Reproduce the listing below with "locality" swapped for "site" and every other word unchanged. Omit the pictures.

> _Task data_:
============
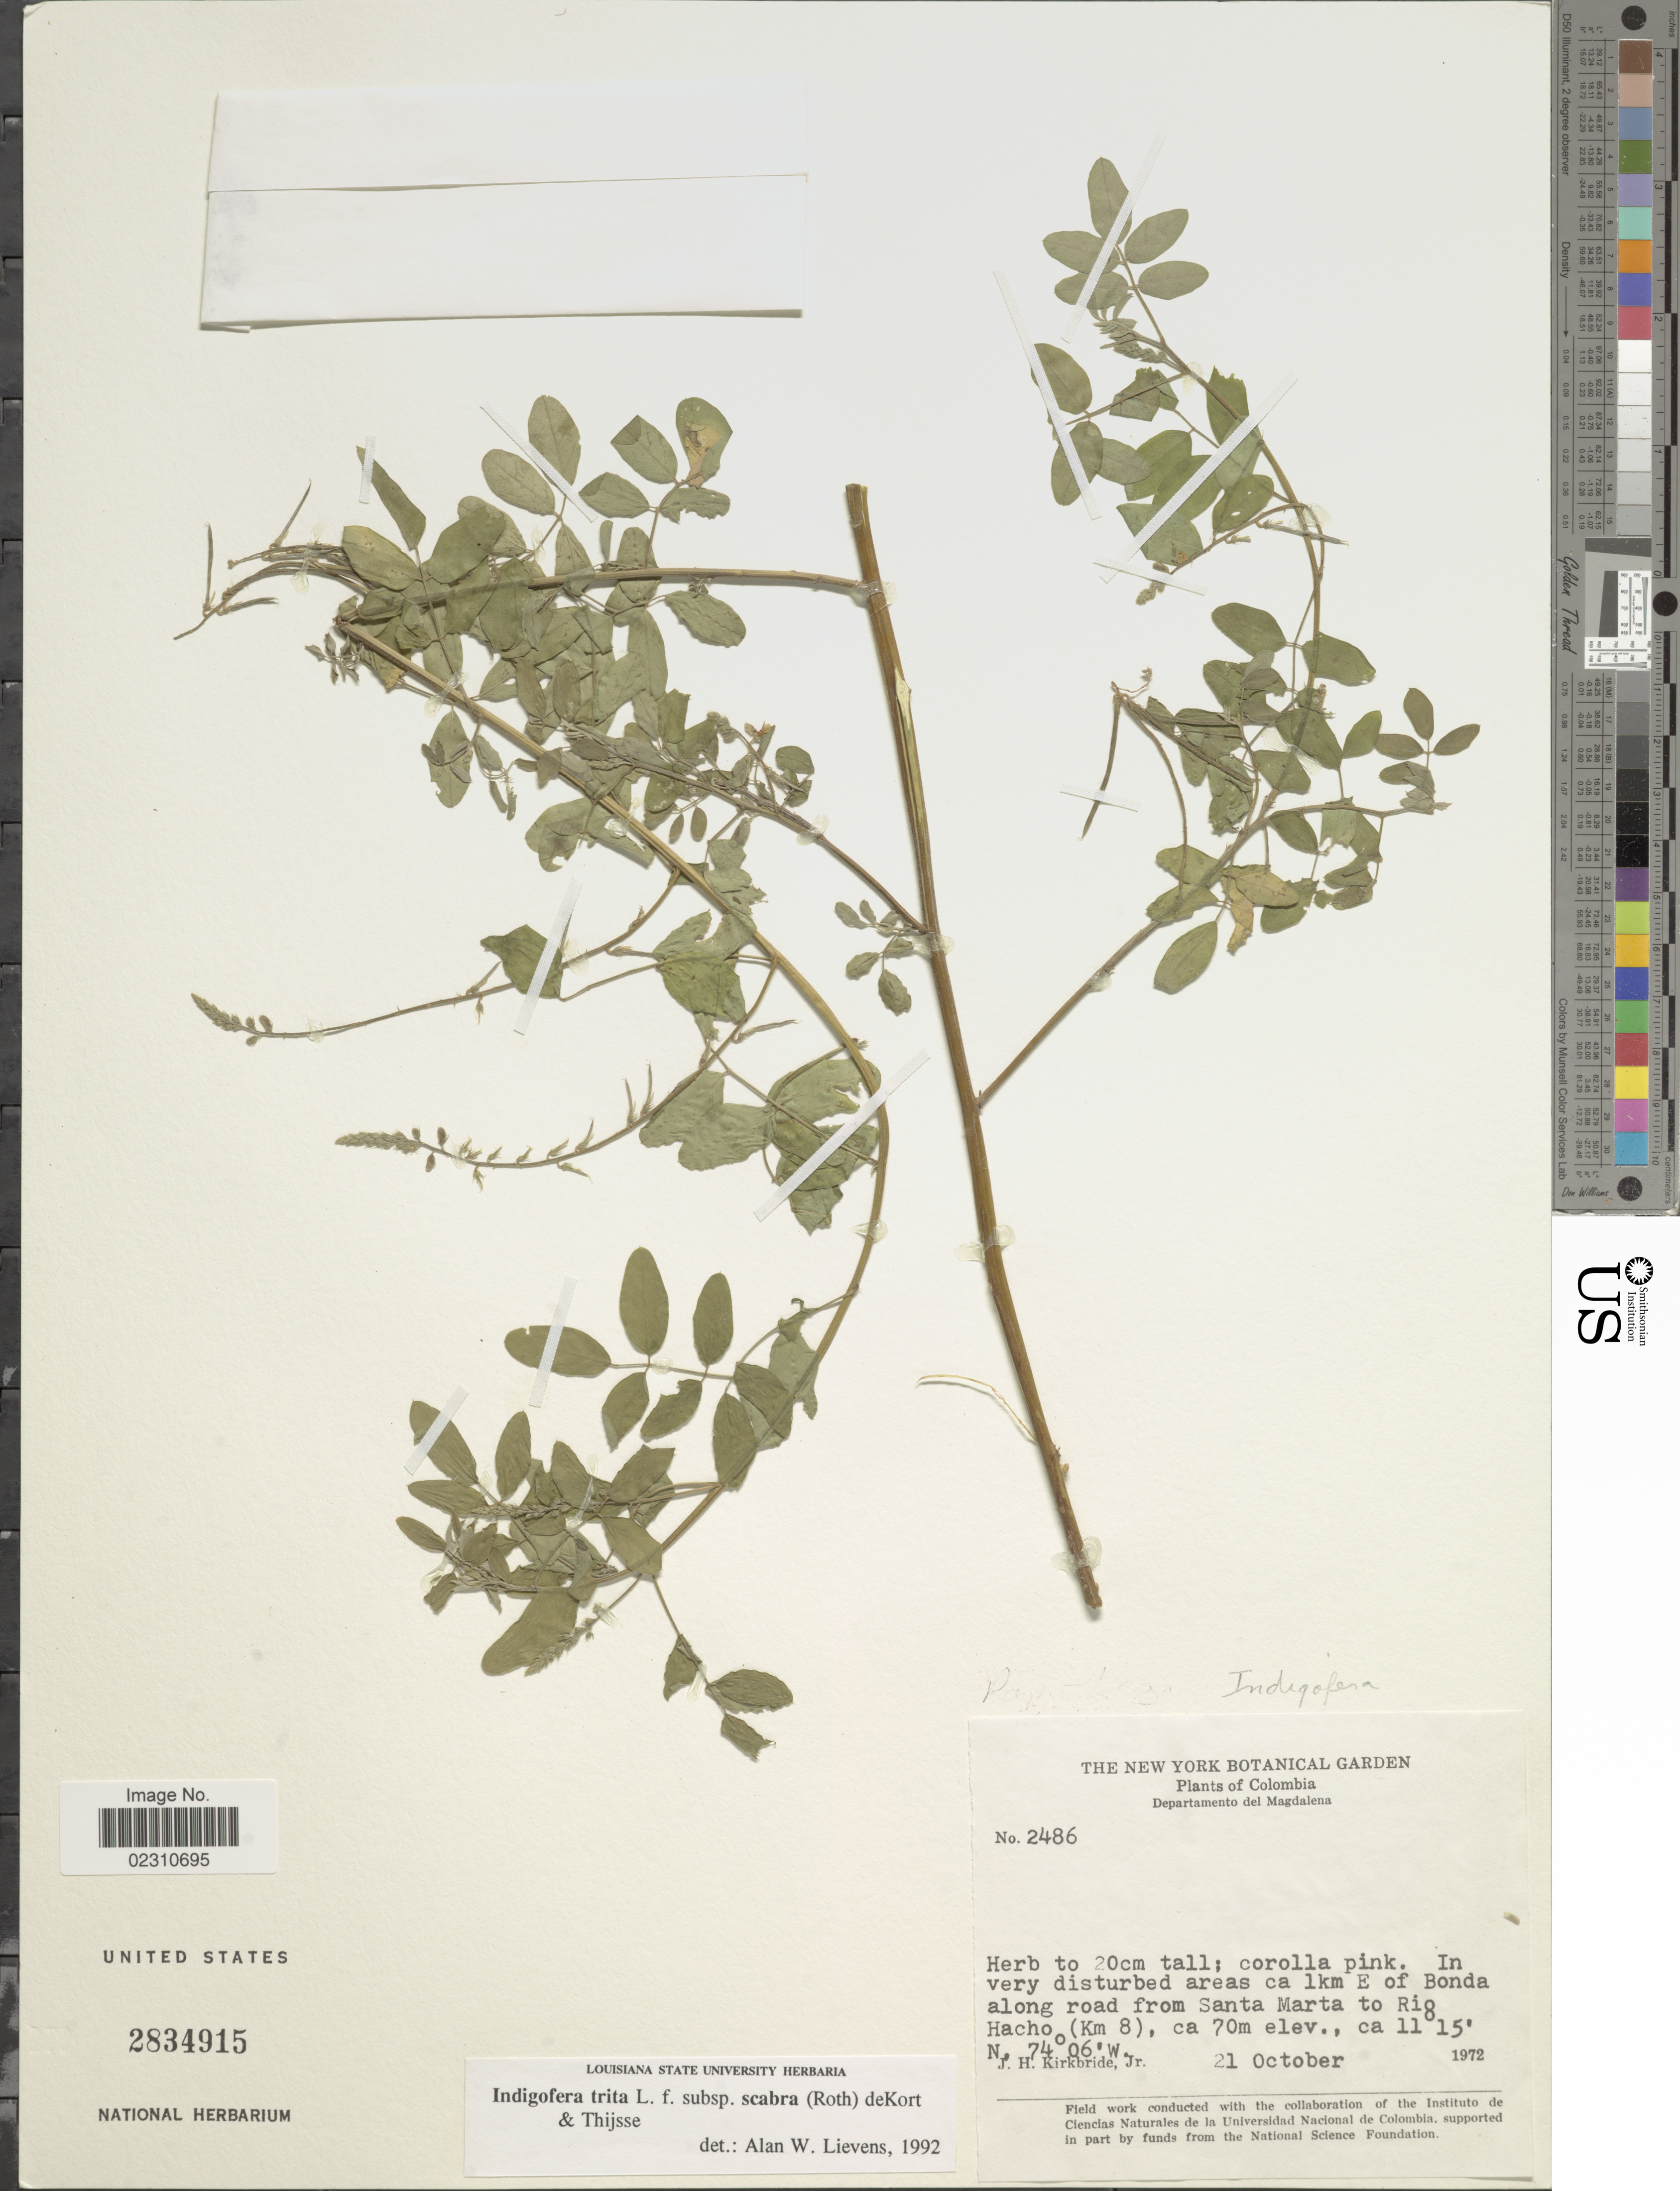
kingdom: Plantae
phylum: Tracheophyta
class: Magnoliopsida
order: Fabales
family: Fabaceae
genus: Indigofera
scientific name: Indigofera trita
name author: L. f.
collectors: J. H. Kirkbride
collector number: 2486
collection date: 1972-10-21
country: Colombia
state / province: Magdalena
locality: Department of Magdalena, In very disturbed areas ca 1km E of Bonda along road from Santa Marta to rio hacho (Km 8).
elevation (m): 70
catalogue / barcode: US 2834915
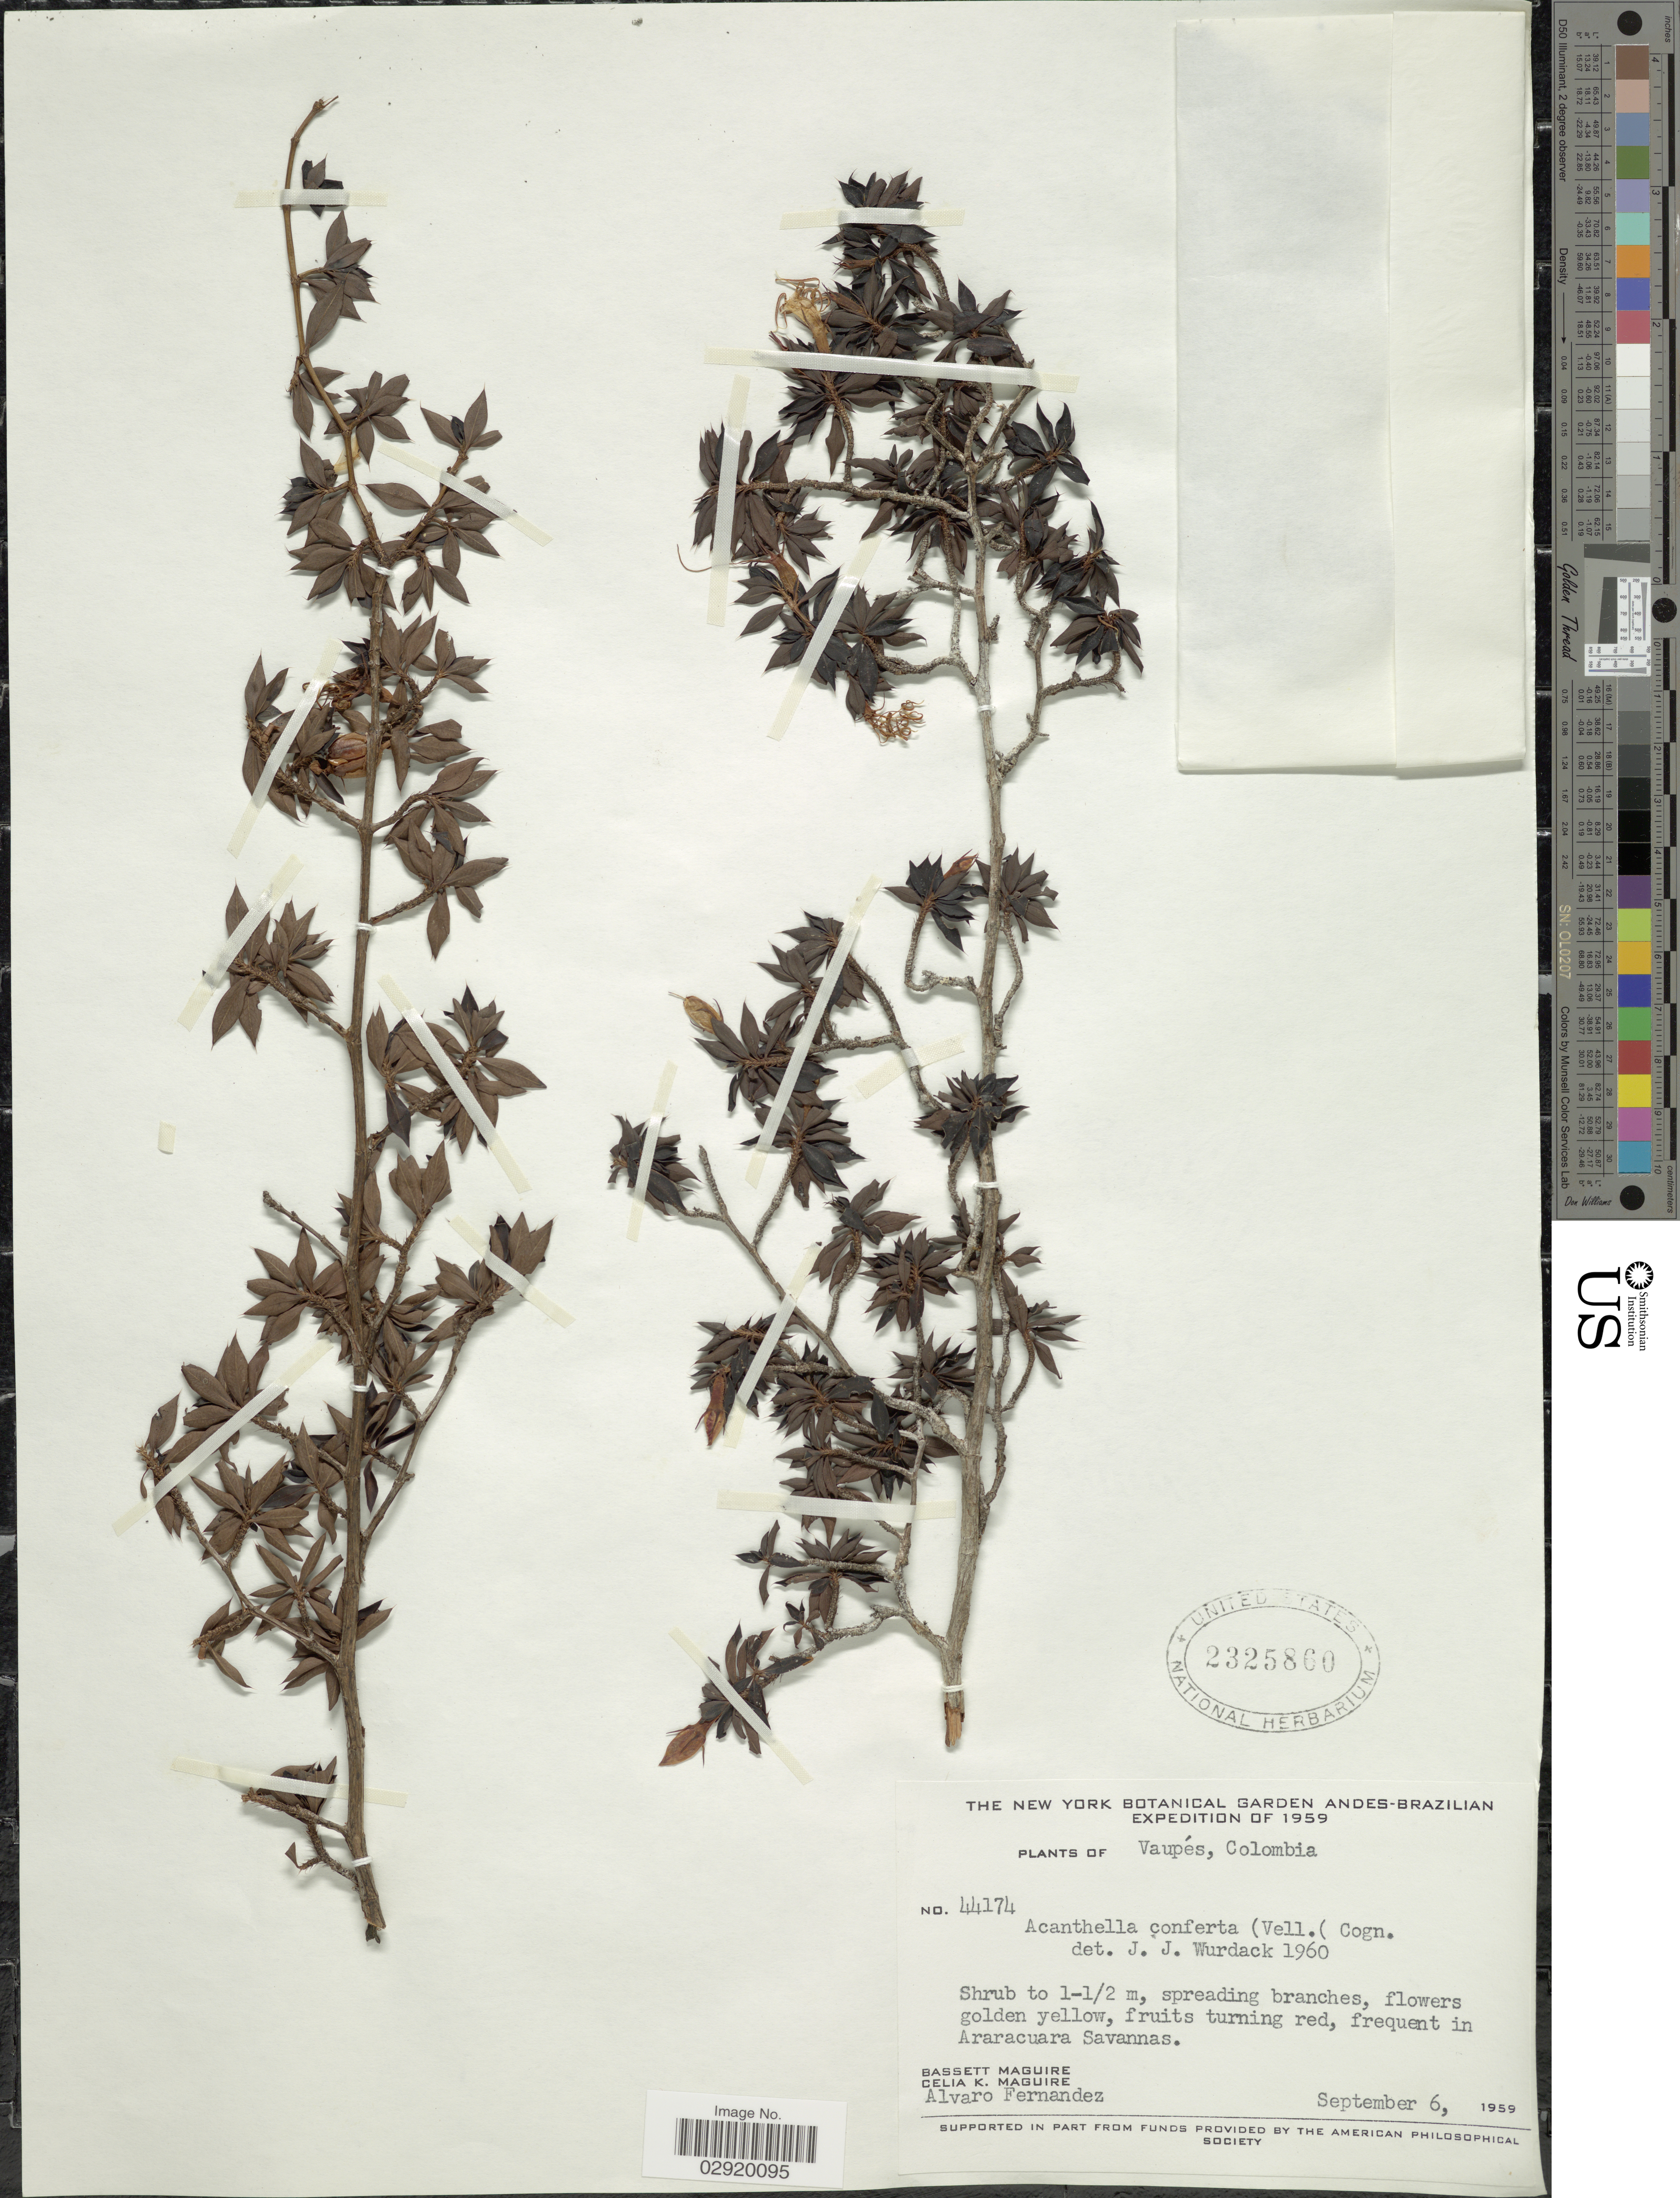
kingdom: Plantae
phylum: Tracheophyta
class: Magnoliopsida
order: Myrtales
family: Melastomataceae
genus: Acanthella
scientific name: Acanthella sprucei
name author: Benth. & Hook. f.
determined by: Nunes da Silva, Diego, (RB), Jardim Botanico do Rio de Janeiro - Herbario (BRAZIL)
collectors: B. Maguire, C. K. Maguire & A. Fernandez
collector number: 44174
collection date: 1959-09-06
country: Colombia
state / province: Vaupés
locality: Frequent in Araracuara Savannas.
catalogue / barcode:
============
> _Response to the task_:
kingdom: Plantae
phylum: Tracheophyta
class: Magnoliopsida
order: Fabales
family: Fabaceae
genus: Indigofera
scientific name: Indigofera trita
name author: L. f.
collectors: J. H. Kirkbride
collector number: 2486
collection date: 1972-10-21
country: Colombia
state / province: Magdalena
site: Department of Magdalena, In very disturbed areas ca 1km E of Bonda along road from Santa Marta to rio hacho (Km 8).
elevation (m): 70
catalogue / barcode: US 2834915
kingdom: Plantae
phylum: Tracheophyta
class: Magnoliopsida
order: Myrtales
family: Melastomataceae
genus: Acanthella
scientific name: Acanthella sprucei
name author: Benth. & Hook. f.
determined by: Nunes da Silva, Diego, (RB), Jardim Botanico do Rio de Janeiro - Herbario (BRAZIL)
collectors: B. Maguire, C. K. Maguire & A. Fernandez
collector number: 44174
collection date: 1959-09-06
country: Colombia
state / province: Vaupés
site: Frequent in Araracuara Savannas.
catalogue / barcode:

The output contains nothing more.